### Transcribed page text
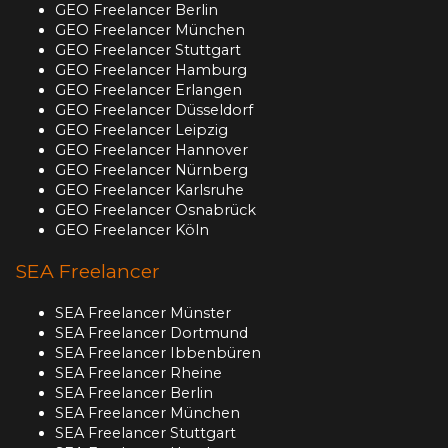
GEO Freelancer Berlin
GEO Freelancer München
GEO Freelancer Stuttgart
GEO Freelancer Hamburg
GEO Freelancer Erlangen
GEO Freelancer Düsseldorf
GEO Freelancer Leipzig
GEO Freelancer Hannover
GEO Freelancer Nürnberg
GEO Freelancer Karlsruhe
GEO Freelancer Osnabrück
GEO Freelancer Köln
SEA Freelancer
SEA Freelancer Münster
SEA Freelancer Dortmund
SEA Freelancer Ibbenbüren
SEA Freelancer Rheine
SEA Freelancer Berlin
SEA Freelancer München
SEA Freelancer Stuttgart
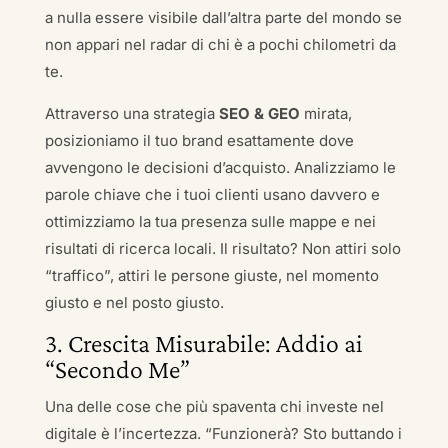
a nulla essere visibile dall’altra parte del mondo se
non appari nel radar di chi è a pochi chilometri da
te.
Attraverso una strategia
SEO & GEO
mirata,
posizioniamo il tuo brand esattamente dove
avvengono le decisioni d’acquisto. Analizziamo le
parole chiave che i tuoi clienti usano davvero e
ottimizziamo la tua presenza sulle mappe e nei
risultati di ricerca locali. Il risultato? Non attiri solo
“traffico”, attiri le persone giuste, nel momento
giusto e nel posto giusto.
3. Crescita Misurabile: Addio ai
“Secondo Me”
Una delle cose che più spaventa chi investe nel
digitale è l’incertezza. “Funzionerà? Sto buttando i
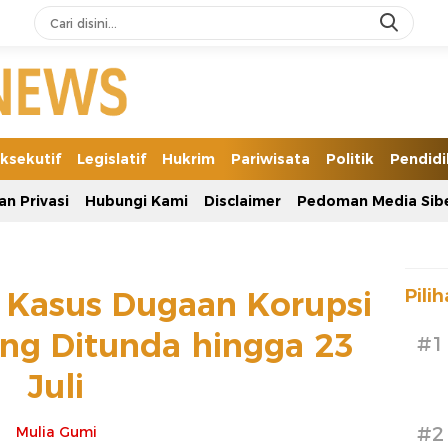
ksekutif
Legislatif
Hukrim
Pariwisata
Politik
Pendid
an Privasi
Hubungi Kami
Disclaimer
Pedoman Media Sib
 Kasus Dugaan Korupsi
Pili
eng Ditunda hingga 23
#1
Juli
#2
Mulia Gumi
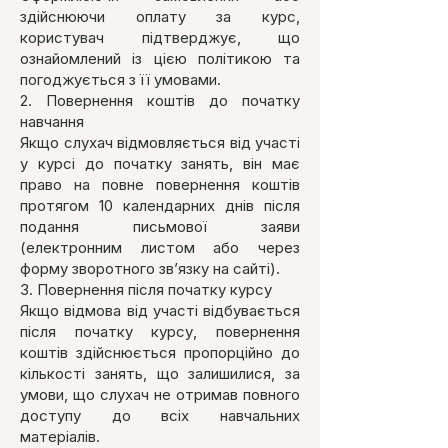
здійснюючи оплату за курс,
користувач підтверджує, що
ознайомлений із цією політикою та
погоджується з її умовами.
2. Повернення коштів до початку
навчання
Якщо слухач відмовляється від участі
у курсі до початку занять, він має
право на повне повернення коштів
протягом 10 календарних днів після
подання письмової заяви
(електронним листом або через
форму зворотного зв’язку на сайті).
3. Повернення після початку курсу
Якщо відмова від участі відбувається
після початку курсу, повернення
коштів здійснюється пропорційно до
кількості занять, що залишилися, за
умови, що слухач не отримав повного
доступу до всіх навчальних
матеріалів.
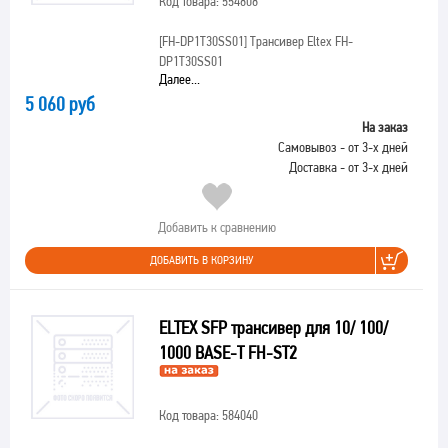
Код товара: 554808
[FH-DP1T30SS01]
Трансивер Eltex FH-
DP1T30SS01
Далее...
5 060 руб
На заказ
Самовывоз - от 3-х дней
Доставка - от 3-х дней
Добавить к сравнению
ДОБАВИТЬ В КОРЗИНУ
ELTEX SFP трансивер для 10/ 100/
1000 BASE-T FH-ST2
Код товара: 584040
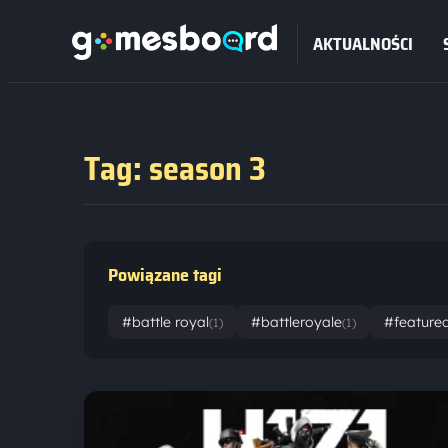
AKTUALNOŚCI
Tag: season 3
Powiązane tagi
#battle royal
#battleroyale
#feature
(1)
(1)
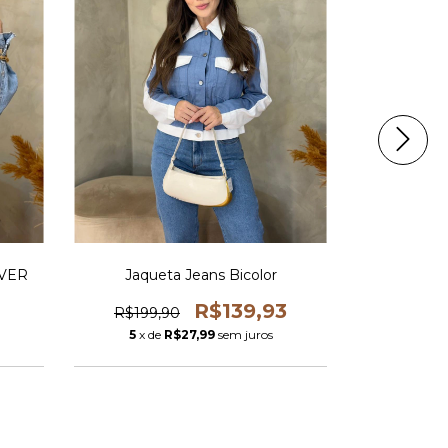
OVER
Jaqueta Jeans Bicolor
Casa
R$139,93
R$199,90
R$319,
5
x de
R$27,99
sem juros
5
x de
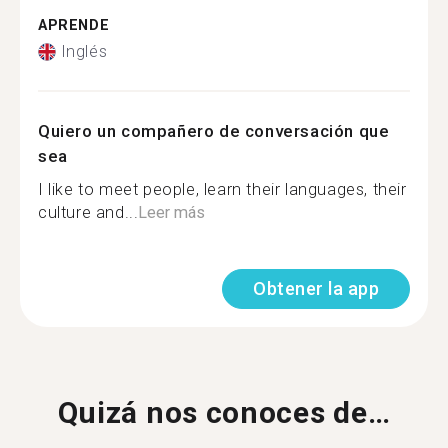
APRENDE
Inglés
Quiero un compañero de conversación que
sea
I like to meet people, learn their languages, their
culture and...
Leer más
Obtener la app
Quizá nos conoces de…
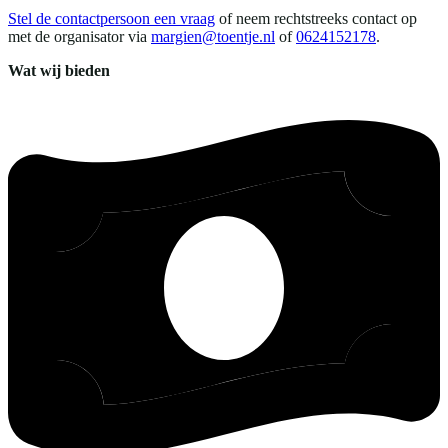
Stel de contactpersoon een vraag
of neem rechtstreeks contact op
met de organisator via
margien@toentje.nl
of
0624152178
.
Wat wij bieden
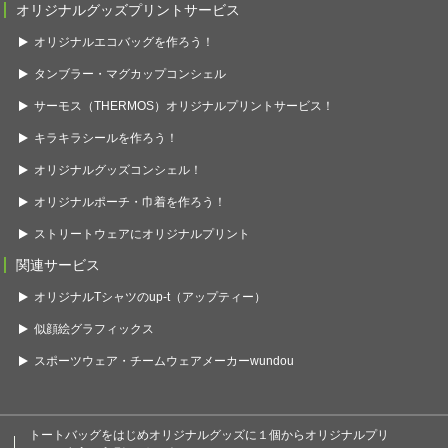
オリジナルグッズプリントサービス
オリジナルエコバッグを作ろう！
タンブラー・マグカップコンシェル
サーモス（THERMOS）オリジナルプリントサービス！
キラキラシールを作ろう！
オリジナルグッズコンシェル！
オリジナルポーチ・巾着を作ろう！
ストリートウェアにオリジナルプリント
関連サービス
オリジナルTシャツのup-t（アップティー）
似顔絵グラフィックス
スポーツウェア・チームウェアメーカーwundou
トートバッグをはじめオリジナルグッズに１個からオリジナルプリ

### Task objective
Can you write out the records again with every "SEA Freelancer" swapped for "SEM Freelancer" and nothing else altered? Omit the pictures.

### Finished exercise
GEO Freelancer Berlin
GEO Freelancer München
GEO Freelancer Stuttgart
GEO Freelancer Hamburg
GEO Freelancer Erlangen
GEO Freelancer Düsseldorf
GEO Freelancer Leipzig
GEO Freelancer Hannover
GEO Freelancer Nürnberg
GEO Freelancer Karlsruhe
GEO Freelancer Osnabrück
GEO Freelancer Köln
SEM Freelancer
SEM Freelancer Münster
SEM Freelancer Dortmund
SEM Freelancer Ibbenbüren
SEM Freelancer Rheine
SEM Freelancer Berlin
SEM Freelancer München
SEM Freelancer Stuttgart
a nulla essere visibile dall’altra parte del mondo se
non appari nel radar di chi è a pochi chilometri da
te.
Attraverso una strategia
SEO & GEO
mirata,
posizioniamo il tuo brand esattamente dove
avvengono le decisioni d’acquisto. Analizziamo le
parole chiave che i tuoi clienti usano davvero e
ottimizziamo la tua presenza sulle mappe e nei
risultati di ricerca locali. Il risultato? Non attiri solo
“traffico”, attiri le persone giuste, nel momento
giusto e nel posto giusto.
3. Crescita Misurabile: Addio ai
“Secondo Me”
Una delle cose che più spaventa chi investe nel
digitale è l’incertezza. “Funzionerà? Sto buttando i
ksekutif
Legislatif
Hukrim
Pariwisata
Politik
Pendid
an Privasi
Hubungi Kami
Disclaimer
Pedoman Media Sib
 Kasus Dugaan Korupsi
Pili
eng Ditunda hingga 23
#1
Juli
#2
Mulia Gumi
здійснюючи оплату за курс,
користувач підтверджує, що
ознайомлений із цією політикою та
погоджується з її умовами.
2. Повернення коштів до початку
навчання
Якщо слухач відмовляється від участі
у курсі до початку занять, він має
право на повне повернення коштів
протягом 10 календарних днів після
подання письмової заяви
(електронним листом або через
форму зворотного зв’язку на сайті).
3. Повернення після початку курсу
Якщо відмова від участі відбувається
після початку курсу, повернення
коштів здійснюється пропорційно до
кількості занять, що залишилися, за
умови, що слухач не отримав повного
доступу до всіх навчальних
матеріалів.
Код товара: 554808
[FH-DP1T30SS01]
Трансивер Eltex FH-
DP1T30SS01
Далее...
5 060 руб
На заказ
Самовывоз - от 3-х дней
Доставка - от 3-х дней
Добавить к сравнению
ДОБАВИТЬ В КОРЗИНУ
ELTEX SFP трансивер для 10/ 100/
1000 BASE-T FH-ST2
Код товара: 584040
AKTUALNOŚCI
Tag: season 3
Powiązane tagi
#battle royal
#battleroyale
#feature
(1)
(1)
OVER
Jaqueta Jeans Bicolor
Casa
R$139,93
R$199,90
R$319,
5
x de
R$27,99
sem juros
5
x de
APRENDE
Inglés
Quiero un compañero de conversación que
sea
I like to meet people, learn their languages, their
culture and...
Leer más
Obtener la app
Quizá nos conoces de…
Stel de contactpersoon een vraag
of neem rechtstreeks contact op
met de organisator via
margien@toentje.nl
of
0624152178
.
Wat wij bieden
オリジナルグッズプリントサービス
オリジナルエコバッグを作ろう！
タンブラー・マグカップコンシェル
サーモス（THERMOS）オリジナルプリントサービス！
キラキラシールを作ろう！
オリジナルグッズコンシェル！
オリジナルポーチ・巾着を作ろう！
ストリートウェアにオリジナルプリント
関連サービス
オリジナルTシャツのup-t（アップティー）
似顔絵グラフィックス
スポーツウェア・チームウェアメーカーwundou
トートバッグをはじめオリジナルグッズに１個からオリジナルプリ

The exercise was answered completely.